_Excerpted text:_
Dissolved oxygen and carbon dioxide concentration are modelled by the following algebraic equations:
$$r_{0} \bullet X = (O_{s} - O) \bullet k_{L} \bullet V_{L}$$
$$C = r_{C} \bullet \frac{X}{V_{L}}$$
Parameters
The state functions, intermediate equations, and parameters are defined as follows:
States | Definition | Initial Value |
---|---|---|
X | cell concentration | $$4\ g \bullet l^{- 1}$$ |
O | dissolved oxygen concentration | $$0.022\ %$$ |
P | product concentration | $$5$$ |
S | substrate concentration | $$50\ g \bullet l^{- 1}$$ |
C | carbon dioxide concentration | $$1.059\ %$$ |
Intermediates | Definition |
---|---|
$$\mathbf{r}_{\mathbf{S}}$$ | substrate uptake rate |
$$\mathbf{r}_{\mathbf{O}}$$ | oxygen uptake rate |
$$\mathbf{r}_{\mathbf{C}}$$ | carbon dioxide production rate |
$$\mathbf{r}_{\mathbf{P}}$$ | product formation rate |
$$\mathbf{\mu}$$ | cell growth rate |
Parameters | Definition | Experimental Value |
---|---|---|
$$\mathbf{r}_{\mathbf{S,max}}$$ | maximum substrate uptake rate | $$0.01519\ % \bullet g^{- 1} \bullet d^{- 1}$$ |
$$\mathbf{r}_{\mathbf{O,max}}$$ | maximum oxygen uptake rate | $$85.0\ % \bullet g^{- 1} \bullet d^{- 1}$$ |
$$\mathbf{\mu}_{\mathbf{m}}$$ | diminution of growth by maintenance | $$0.118{\ d}^{- 1}$$ |
$$\mathbf{y}_{\mathbf{C,O}}$$ | carbon dioxide production constant | $$0.897$$ |
$$\mathbf{y}_{\mathbf{P,X}}$$ | product formation constant | $$0.0673\ g^{- 1}$$ |
$$\mathbf{y}_{\mathbf{X,S}}$$ | substrate consumption constant | $$5.60\ g \bullet %^{- 1}$$ |
$$\mathbf{k}_{\mathbf{s}}$$ | substrate concentration when growth is half of max. growth rate | $$0.186\ %$$ |
$$\mathbf{k}_{\mathbf{O}}$$ | oxygen concentration when growth is half of max. growth rate | $$6.32\ %$$ |
$$\mathbf{O}_{\mathbf{s}}$$ | total oxygen concentration | $$86.2\ %$$ |
$$\mathbf{k}_{\mathbf{L}}$$ | oxygen dissolution constant | $$0.0137\ h \bullet l^{- 1} \bullet d^{- 1}$$ |
$$\mathbf{V}_{\mathbf{L}}$$ | aeration rate | $$1$$ |
$$\mathbf{R}_{\mathbf{f}}\mathbf{(t)}$$ | feed of substrate during cultivation | $$0.05$$ |
Munack and Posten’s experiment was modeled in Physhub using the above equations and experimentally derived values. The simulation was run for 30 units of time, roughly corresponding to the 30 days over which the original experiment was conducted.

_Task:_
Reproduce the entire bioreactor model text above, character for character.

_Supplied information:_
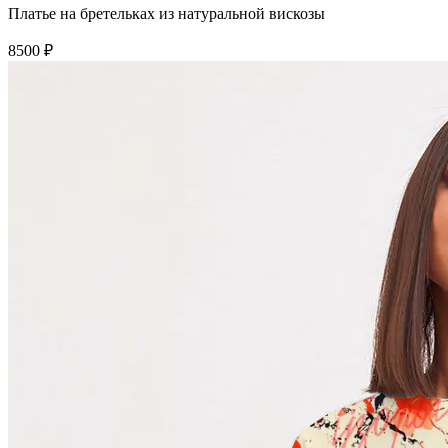
Платье на бретельках из натуральной вискозы
8500 ₽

_Solution to this exercise:_
Dissolved oxygen and carbon dioxide concentration are modelled by the following algebraic equations:
$$r_{0} \bullet X = (O_{s} - O) \bullet k_{L} \bullet V_{L}$$
$$C = r_{C} \bullet \frac{X}{V_{L}}$$
Parameters
The state functions, intermediate equations, and parameters are defined as follows:
States | Definition | Initial Value |
---|---|---|
X | cell concentration | $$4\ g \bullet l^{- 1}$$ |
O | dissolved oxygen concentration | $$0.022\ %$$ |
P | product concentration | $$5$$ |
S | substrate concentration | $$50\ g \bullet l^{- 1}$$ |
C | carbon dioxide concentration | $$1.059\ %$$ |
Intermediates | Definition |
---|---|
$$\mathbf{r}_{\mathbf{S}}$$ | substrate uptake rate |
$$\mathbf{r}_{\mathbf{O}}$$ | oxygen uptake rate |
$$\mathbf{r}_{\mathbf{C}}$$ | carbon dioxide production rate |
$$\mathbf{r}_{\mathbf{P}}$$ | product formation rate |
$$\mathbf{\mu}$$ | cell growth rate |
Parameters | Definition | Experimental Value |
---|---|---|
$$\mathbf{r}_{\mathbf{S,max}}$$ | maximum substrate uptake rate | $$0.01519\ % \bullet g^{- 1} \bullet d^{- 1}$$ |
$$\mathbf{r}_{\mathbf{O,max}}$$ | maximum oxygen uptake rate | $$85.0\ % \bullet g^{- 1} \bullet d^{- 1}$$ |
$$\mathbf{\mu}_{\mathbf{m}}$$ | diminution of growth by maintenance | $$0.118{\ d}^{- 1}$$ |
$$\mathbf{y}_{\mathbf{C,O}}$$ | carbon dioxide production constant | $$0.897$$ |
$$\mathbf{y}_{\mathbf{P,X}}$$ | product formation constant | $$0.0673\ g^{- 1}$$ |
$$\mathbf{y}_{\mathbf{X,S}}$$ | substrate consumption constant | $$5.60\ g \bullet %^{- 1}$$ |
$$\mathbf{k}_{\mathbf{s}}$$ | substrate concentration when growth is half of max. growth rate | $$0.186\ %$$ |
$$\mathbf{k}_{\mathbf{O}}$$ | oxygen concentration when growth is half of max. growth rate | $$6.32\ %$$ |
$$\mathbf{O}_{\mathbf{s}}$$ | total oxygen concentration | $$86.2\ %$$ |
$$\mathbf{k}_{\mathbf{L}}$$ | oxygen dissolution constant | $$0.0137\ h \bullet l^{- 1} \bullet d^{- 1}$$ |
$$\mathbf{V}_{\mathbf{L}}$$ | aeration rate | $$1$$ |
$$\mathbf{R}_{\mathbf{f}}\mathbf{(t)}$$ | feed of substrate during cultivation | $$0.05$$ |
Munack and Posten’s experiment was modeled in Physhub using the above equations and experimentally derived values. The simulation was run for 30 units of time, roughly corresponding to the 30 days over which the original experiment was conducted.